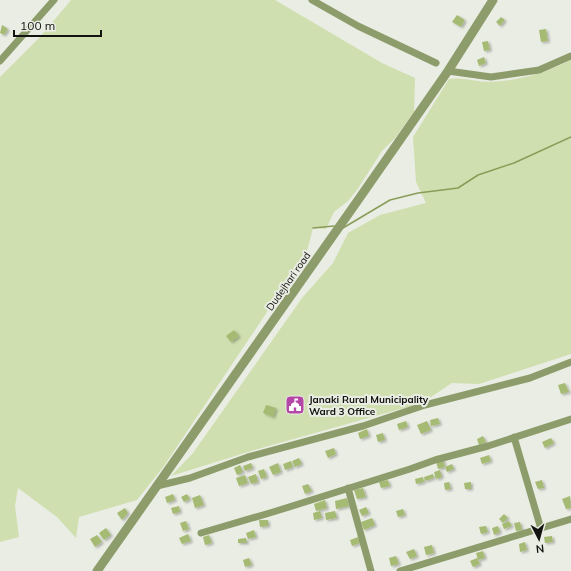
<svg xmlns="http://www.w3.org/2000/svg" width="571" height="571" viewBox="0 0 571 571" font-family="Mulish,sans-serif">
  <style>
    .green { fill: #cfdfaf }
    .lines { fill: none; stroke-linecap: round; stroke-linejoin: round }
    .stream { stroke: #899d58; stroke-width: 1.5 }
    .building { fill: #a5ba73; filter: url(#shadow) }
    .minor { stroke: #8d9c6b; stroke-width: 7 }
    .tertiary { stroke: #8d9c6b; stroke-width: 9 }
    .labels { text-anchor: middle; stroke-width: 4; stroke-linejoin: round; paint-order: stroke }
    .street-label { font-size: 10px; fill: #131411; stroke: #eaede4 }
    .poi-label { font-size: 10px; font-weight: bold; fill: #131411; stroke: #eaede4; text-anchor: start }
  </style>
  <defs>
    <filter id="shadow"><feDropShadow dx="2" dy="1.5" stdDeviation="1" flood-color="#0004"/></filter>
  </defs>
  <rect width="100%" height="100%" fill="#eaede4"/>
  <!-- green -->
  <path class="green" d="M71,0h204l107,63 33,15 -1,34 -19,26 -13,13 -25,39 -9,11 -14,11 -8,17 -13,-1 -7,27 -24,30 -17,30 -101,151 -27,34 -58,17 -3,21 -19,-21 -39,-29 -3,18 4,31 -19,5v-465l40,-40z
    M571,60v294l-92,30 -27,-1 -30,20 -164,46 -87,27 22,-23 109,-155 31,-35 15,-30 32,-18 46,-12 -10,-21 -3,-45 36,-58c14,-2 27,3 40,3 29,-1 56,-9 82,-22z"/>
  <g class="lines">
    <!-- stream -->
    <path class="stream" d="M313,228l21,-2
      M343,228l47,-28 28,-7 40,-5 20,-13 36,-12 57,-26"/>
  </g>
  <!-- building -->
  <path class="building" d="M457,15l8,5 -4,7 -9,-5z
    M501,17l4,3 -5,6 -4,-4z
    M2,25l6,4 -4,6 -4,-2z
    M546,29l2,12 -7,1 -2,-12z
    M488,41l2,9 -6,1 -2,-9z
    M484,57l2,6 -7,3 -2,-6z
    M234,330l5,6 -8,6 -5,-6z
    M565,383l4,9 -8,2 -3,-9z
    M266,405l10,3 -3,9 -10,-4z
    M438,418l2,6 -9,2 -1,-6z
    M406,421l2,6 -9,3 -2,-6z
    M427,421l4,9 -10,4 -4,-9z
    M367,429l2,7 -9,3 -2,-6z
    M383,433l2,7 -7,2 -2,-7z
    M483,436l3,6 -7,3 -2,-6z
    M551,438l3,5 -9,5 -3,-6z
    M334,448l2,6 -8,4 -3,-7z
    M489,455l2,6 -9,3 -2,-6z
    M299,458l3,6 -7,3 -3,-6z
    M443,459l2,8 -7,2 -2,-8z
    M291,461l2,6 -8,3 -2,-6z
    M251,463l2,5 -8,3 -2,-5z
    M278,463l3,9 -8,3 -4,-8z
    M452,464l2,5 -7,3 -2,-5z
    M240,465l3,7 -6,3 -3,-7z
    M264,469l3,8 -6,2 -3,-8z
    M440,470l2,7 -6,2 -2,-7z
    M256,474l2,8 -7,2 -3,-7z
    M433,474l1,4 -9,3 -1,-4z
    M245,475l3,8 -9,3 -3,-8z
    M423,477l1,5 -8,2 -1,-5z
    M388,480l2,6 -9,2 -2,-6z
    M542,480l2,8 -6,1 -3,-7z
    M449,482l2,7 -6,1 -1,-7z
    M471,482v7h-6l-1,-6z
    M308,484l4,7 -7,3 -3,-8z
    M363,488l3,9 -9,2 -3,-9z
    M173,494l2,6 -8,3 -2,-6z
    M187,494l3,5 -6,3 -3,-5z
    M200,495l4,10 -9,3 -3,-10z
    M570,496l1,12 -5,1 -4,-10z
    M347,498l2,8 -13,3 -1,-8z
    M325,500l2,8 -11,3 -2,-7z
    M179,506l1,6 -7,2 -2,-6z
    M366,507l3,6 -7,3 -3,-6z
    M125,508l3,5 -6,7 -5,-7z
    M403,509l2,6 -7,2 -2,-6z
    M320,511l2,7 -8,2 -1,-7z
    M335,511l2,7 -11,2 -1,-7z
    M504,514l4,4 -5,5 -4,-4z
    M372,518l3,7 -11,5 -3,-8z
    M259,520h9v6l-8,1z
    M186,521l3,8 -6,2 -3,-8z
    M509,521l3,5 -8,3 -2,-5z
    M520,522l2,8 -6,1 -2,-8z
    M486,526l2,6 -7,2 -2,-7z
    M498,526l2,6 -6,3 -2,-7z
    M106,528l5,7 -7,5 -5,-7z
    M254,530l2,7 -8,2 -2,-6z
    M188,534l3,7 -9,3 -3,-6z
    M97,535l5,7 -7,5 -5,-8z
    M209,535l3,8 -7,2 -2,-8z
    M552,536l1,6 -8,1 -1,-6z
    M358,537l2,6 -8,3 -2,-6z
    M246,538l1,5h-9v-4z
    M525,542l2,8 -7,2 -1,-8z
    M432,545l2,8 -8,2 -2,-8z
    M414,549l3,7 -7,3 -4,-7z
    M483,551l2,7 -7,2 -2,-7z
    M396,556l3,8 -8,2 -2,-8z
    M249,558l3,7 -7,2 -2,-7z
    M477,558l3,6 -7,3 -3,-6z"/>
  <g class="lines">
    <!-- minor -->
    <path class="minor" d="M312,0l46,26 78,37
      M0,61l54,-61
      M448,71l43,6 48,-7 32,-14
      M514,437l27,92
      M157,486l33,-8 58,-21 115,-31 62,-21 105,-27 41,-16
      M348,488l23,83
      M201,533l72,-21 137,-43 25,-9 53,-14 83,-27
      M400,571l171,-52"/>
    <!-- tertiary -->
    <path class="tertiary" d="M97,571l259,-368 92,-132 45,-71"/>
  </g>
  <!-- icons -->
  <defs>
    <g id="civic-square" transform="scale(1)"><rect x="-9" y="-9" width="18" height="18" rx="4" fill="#b346a6" stroke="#eaede4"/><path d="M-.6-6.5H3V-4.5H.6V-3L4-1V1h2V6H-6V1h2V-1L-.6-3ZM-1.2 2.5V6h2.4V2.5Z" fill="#fff"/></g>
  </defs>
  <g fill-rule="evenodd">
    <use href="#civic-square" x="295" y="405"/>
  </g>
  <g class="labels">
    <!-- street labels -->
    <g class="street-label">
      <text transform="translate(288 281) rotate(-55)" y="4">Dudejhari road</text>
    </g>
    <!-- poi labels -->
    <g class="poi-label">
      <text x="309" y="403">Janaki Rural Municipality<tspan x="309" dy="12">Ward 3 Office</tspan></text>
    </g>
  </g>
  <!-- north arrow -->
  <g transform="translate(539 539) rotate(174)" stroke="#eaede4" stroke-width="3" paint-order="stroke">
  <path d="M0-3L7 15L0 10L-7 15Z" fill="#131411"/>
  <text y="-6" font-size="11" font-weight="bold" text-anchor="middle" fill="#131411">N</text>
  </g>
  <!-- scale -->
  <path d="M14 30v6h87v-6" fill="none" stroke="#131411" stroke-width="2"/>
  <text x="20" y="30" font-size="12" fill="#131411" stroke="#eaede4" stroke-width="3" paint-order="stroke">100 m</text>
</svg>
___
## Assigned task
The expected result is the complete listing above, printed exactly, with no pictures.

## Exercise answer
<svg xmlns="http://www.w3.org/2000/svg" width="571" height="571" viewBox="0 0 571 571" font-family="Mulish,sans-serif">
  <style>
    .green { fill: #cfdfaf }
    .lines { fill: none; stroke-linecap: round; stroke-linejoin: round }
    .stream { stroke: #899d58; stroke-width: 1.5 }
    .building { fill: #a5ba73; filter: url(#shadow) }
    .minor { stroke: #8d9c6b; stroke-width: 7 }
    .tertiary { stroke: #8d9c6b; stroke-width: 9 }
    .labels { text-anchor: middle; stroke-width: 4; stroke-linejoin: round; paint-order: stroke }
    .street-label { font-size: 10px; fill: #131411; stroke: #eaede4 }
    .poi-label { font-size: 10px; font-weight: bold; fill: #131411; stroke: #eaede4; text-anchor: start }
  </style>
  <defs>
    <filter id="shadow"><feDropShadow dx="2" dy="1.5" stdDeviation="1" flood-color="#0004"/></filter>
  </defs>
  <rect width="100%" height="100%" fill="#eaede4"/>
  <!-- green -->
  <path class="green" d="M71,0h204l107,63 33,15 -1,34 -19,26 -13,13 -25,39 -9,11 -14,11 -8,17 -13,-1 -7,27 -24,30 -17,30 -101,151 -27,34 -58,17 -3,21 -19,-21 -39,-29 -3,18 4,31 -19,5v-465l40,-40z
    M571,60v294l-92,30 -27,-1 -30,20 -164,46 -87,27 22,-23 109,-155 31,-35 15,-30 32,-18 46,-12 -10,-21 -3,-45 36,-58c14,-2 27,3 40,3 29,-1 56,-9 82,-22z"/>
  <g class="lines">
    <!-- stream -->
    <path class="stream" d="M313,228l21,-2
      M343,228l47,-28 28,-7 40,-5 20,-13 36,-12 57,-26"/>
  </g>
  <!-- building -->
  <path class="building" d="M457,15l8,5 -4,7 -9,-5z
    M501,17l4,3 -5,6 -4,-4z
    M2,25l6,4 -4,6 -4,-2z
    M546,29l2,12 -7,1 -2,-12z
    M488,41l2,9 -6,1 -2,-9z
    M484,57l2,6 -7,3 -2,-6z
    M234,330l5,6 -8,6 -5,-6z
    M565,383l4,9 -8,2 -3,-9z
    M266,405l10,3 -3,9 -10,-4z
    M438,418l2,6 -9,2 -1,-6z
    M406,421l2,6 -9,3 -2,-6z
    M427,421l4,9 -10,4 -4,-9z
    M367,429l2,7 -9,3 -2,-6z
    M383,433l2,7 -7,2 -2,-7z
    M483,436l3,6 -7,3 -2,-6z
    M551,438l3,5 -9,5 -3,-6z
    M334,448l2,6 -8,4 -3,-7z
    M489,455l2,6 -9,3 -2,-6z
    M299,458l3,6 -7,3 -3,-6z
    M443,459l2,8 -7,2 -2,-8z
    M291,461l2,6 -8,3 -2,-6z
    M251,463l2,5 -8,3 -2,-5z
    M278,463l3,9 -8,3 -4,-8z
    M452,464l2,5 -7,3 -2,-5z
    M240,465l3,7 -6,3 -3,-7z
    M264,469l3,8 -6,2 -3,-8z
    M440,470l2,7 -6,2 -2,-7z
    M256,474l2,8 -7,2 -3,-7z
    M433,474l1,4 -9,3 -1,-4z
    M245,475l3,8 -9,3 -3,-8z
    M423,477l1,5 -8,2 -1,-5z
    M388,480l2,6 -9,2 -2,-6z
    M542,480l2,8 -6,1 -3,-7z
    M449,482l2,7 -6,1 -1,-7z
    M471,482v7h-6l-1,-6z
    M308,484l4,7 -7,3 -3,-8z
    M363,488l3,9 -9,2 -3,-9z
    M173,494l2,6 -8,3 -2,-6z
    M187,494l3,5 -6,3 -3,-5z
    M200,495l4,10 -9,3 -3,-10z
    M570,496l1,12 -5,1 -4,-10z
    M347,498l2,8 -13,3 -1,-8z
    M325,500l2,8 -11,3 -2,-7z
    M179,506l1,6 -7,2 -2,-6z
    M366,507l3,6 -7,3 -3,-6z
    M125,508l3,5 -6,7 -5,-7z
    M403,509l2,6 -7,2 -2,-6z
    M320,511l2,7 -8,2 -1,-7z
    M335,511l2,7 -11,2 -1,-7z
    M504,514l4,4 -5,5 -4,-4z
    M372,518l3,7 -11,5 -3,-8z
    M259,520h9v6l-8,1z
    M186,521l3,8 -6,2 -3,-8z
    M509,521l3,5 -8,3 -2,-5z
    M520,522l2,8 -6,1 -2,-8z
    M486,526l2,6 -7,2 -2,-7z
    M498,526l2,6 -6,3 -2,-7z
    M106,528l5,7 -7,5 -5,-7z
    M254,530l2,7 -8,2 -2,-6z
    M188,534l3,7 -9,3 -3,-6z
    M97,535l5,7 -7,5 -5,-8z
    M209,535l3,8 -7,2 -2,-8z
    M552,536l1,6 -8,1 -1,-6z
    M358,537l2,6 -8,3 -2,-6z
    M246,538l1,5h-9v-4z
    M525,542l2,8 -7,2 -1,-8z
    M432,545l2,8 -8,2 -2,-8z
    M414,549l3,7 -7,3 -4,-7z
    M483,551l2,7 -7,2 -2,-7z
    M396,556l3,8 -8,2 -2,-8z
    M249,558l3,7 -7,2 -2,-7z
    M477,558l3,6 -7,3 -3,-6z"/>
  <g class="lines">
    <!-- minor -->
    <path class="minor" d="M312,0l46,26 78,37
      M0,61l54,-61
      M448,71l43,6 48,-7 32,-14
      M514,437l27,92
      M157,486l33,-8 58,-21 115,-31 62,-21 105,-27 41,-16
      M348,488l23,83
      M201,533l72,-21 137,-43 25,-9 53,-14 83,-27
      M400,571l171,-52"/>
    <!-- tertiary -->
    <path class="tertiary" d="M97,571l259,-368 92,-132 45,-71"/>
  </g>
  <!-- icons -->
  <defs>
    <g id="civic-square" transform="scale(1)"><rect x="-9" y="-9" width="18" height="18" rx="4" fill="#b346a6" stroke="#eaede4"/><path d="M-.6-6.5H3V-4.5H.6V-3L4-1V1h2V6H-6V1h2V-1L-.6-3ZM-1.2 2.5V6h2.4V2.5Z" fill="#fff"/></g>
  </defs>
  <g fill-rule="evenodd">
    <use href="#civic-square" x="295" y="405"/>
  </g>
  <g class="labels">
    <!-- street labels -->
    <g class="street-label">
      <text transform="translate(288 281) rotate(-55)" y="4">Dudejhari road</text>
    </g>
    <!-- poi labels -->
    <g class="poi-label">
      <text x="309" y="403">Janaki Rural Municipality<tspan x="309" dy="12">Ward 3 Office</tspan></text>
    </g>
  </g>
  <!-- north arrow -->
  <g transform="translate(539 539) rotate(174)" stroke="#eaede4" stroke-width="3" paint-order="stroke">
  <path d="M0-3L7 15L0 10L-7 15Z" fill="#131411"/>
  <text y="-6" font-size="11" font-weight="bold" text-anchor="middle" fill="#131411">N</text>
  </g>
  <!-- scale -->
  <path d="M14 30v6h87v-6" fill="none" stroke="#131411" stroke-width="2"/>
  <text x="20" y="30" font-size="12" fill="#131411" stroke="#eaede4" stroke-width="3" paint-order="stroke">100 m</text>
</svg>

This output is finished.